16.10.07

China: la vergüenza de Occidente

Asisto horrorizado a la aburrida normalidad con que los medios de comunicación están informando sobre el congreso del Partido Comunista de China. No hay ni una pizca de indignación en los textos o de agresividad crítica en los titulares; las fotos se recrean en la iconografía comunista o en el costumbrismo de la hiper-mecanización china. Las crónicas audiovisuales, ya de por sí tendentes al lugar común y al tópico, alcanzan el paroxismo en este terreno con la cobertura de este congreso.
A menudo los medios de comunicación dan claras muestras de esclerosis, así como demasiados motivos para la pérdida de credibilidad entre sus clientes: tanto televisiones, como radios, como periódicos, en general, ofrecen a los ciudadanos pocas razones para que éstos les consideren esos controladores del Poder que se espera que sean. De los patéticos gratuitos, mejor ni hablar. Sin embargo, hay que reconocer que los medios de comunicación no suelen ser muy diferentes de las sociedades en que han germinado y, de hecho, si subsisten es porque hay sectores de la población que los sustentan. Lo cierto es que ya no esperamos grandes heroicidades. A veces, en el fragor de las batallas mediáticas o políticas, a los medios se les puede sacar alguna utilidad si se les emplea con inteligencia y precaución. Pero cuando los temas tratados se salen de la guerra y entran en el limbo de los grandes consensos es el acabose: es ese instante en que los periódicos se convierten en papel higiénico de mala calidad y las radios y televisiones en una especie de hilo musical que en vez de música proveyera de monótonos sonidos con que llenar el ambiente. Es el caso de la información sobre China.
Existe una total unanimidad entre los partidos políticos respecto al país asiático: es la gran potencia del futuro y hay que rendirle pleitesía, y, sobre todo, hay que mirar hacia otro lado cuando su muy oscura trastienda sale a colocación. Se cambia cortésmente de tema se algún incauto habla de derechos humanos y se alaban las reformas que ha sabido aceptar el PCCh, afirmando de forma entusiasta que ello demuestra el realismo y escaso dogmatismo con que los comunistas chinos están dirigiendo su país hacia una presunta apertura. Se dice que el país está cambiando en la calle y que los jerarcas demuestran gran inteligencia al pilotar este cambio sin que se produzcan tensiones indeseables: la paz en China es considerada un bien internacional. Partidos políticos y medios de comunicación de izquierda y derecha analizan de manera coincidente la cuestión China.
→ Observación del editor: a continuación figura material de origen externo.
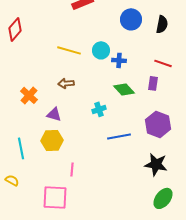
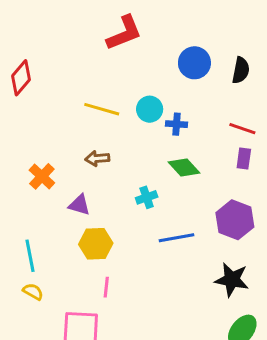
purple rectangle: (153, 83) -> (244, 159), moved
yellow hexagon: (52, 140) -> (96, 244), moved
yellow semicircle: (12, 180) -> (33, 292), moved

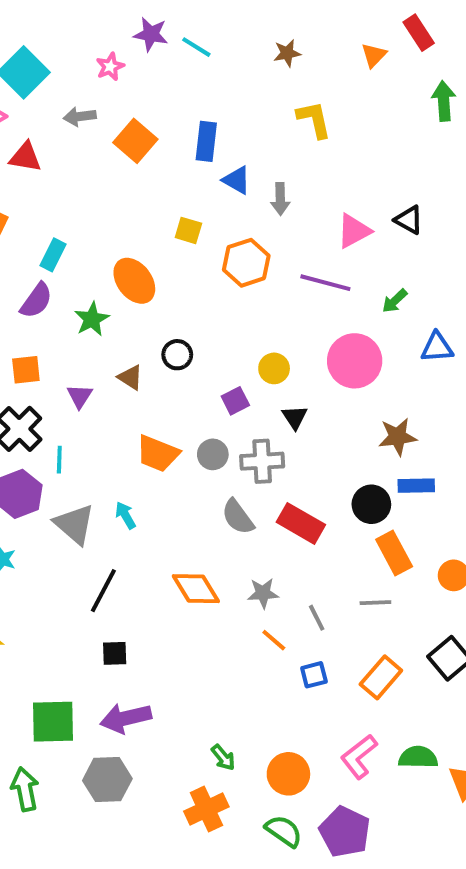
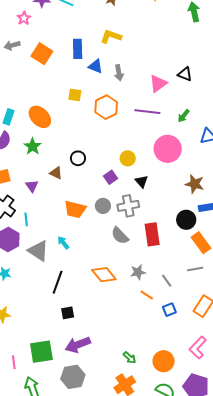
yellow L-shape: (314, 119) -> (111, 36), moved, turned -50
orange ellipse: (134, 281) -> (40, 117), moved
brown star: (398, 437) -> (195, 184), turned 30
red rectangle: (301, 523) -> (152, 234), turned 60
“Real politik”, podríamos decir. Por una vez vamos a hacer lo que siempre hemos envidiado de anglosajones o franceses, poniendo por delante de cualquier otra consideración los intereses de nuestro país. Y es muy cierto que ningún país del mundo está teniendo el más mínimo escrúpulo en sus relaciones: en nuestros tratos con los chinos estamos siendo estrictamente occidentales. Allí estamos colocando todas las empresas que podemos, al tiempo que cualquier empresa China (que es como decir el Estado chino) que lo desee tiene aquí abiertas sus puertas, a las cuales sólo puede acceder sobre una larga y lujosa alfombra roja –faltaría más- a cuyos lados cabecean políticos en cuyas chaquetas abulta el cazo del 3% (o el 5 o el 10 o lo que puedan) y los heroicos empresarios cuyos ojos hacen chiribitas pensando en los negocios sin riesgo o con el riesgo cubierto que pueden caer. Y es cierto que hay algo de todo esto, pero no debemos negar la existencia de un factor añadido: el de la fascinación. Conservadores autoritarios, fanáticos de la planificación económica, aspirantes a ingenieros del alma, ansiosos antiamericanos, herederos del pensamiento comunista, marxista, leninista e, incluso más de un liberal, por razones coincidentes o divergentes, forman parte de una gigantesca tropa absolutamente obnubilada por la China post-Mao, una tropa que encuentra acomodo en casi cualquier parte del mundo.
Esta negligente y repulsiva actitud, que ignora la naturaleza y la praxis cotidiana de un régimen no sólo furiosamente antidemocrático sino abyectamente criminal, forma un pastel de ignominia cocinado en el mundo entero y cuya guinda es un insulto, un escupitajo sobre los conceptos de Libertad, Democracia y Derechos Humanos que los hombres hemos conseguido convertir en aspiraciones prácticamente universales: las Olimpíadas de Pekín.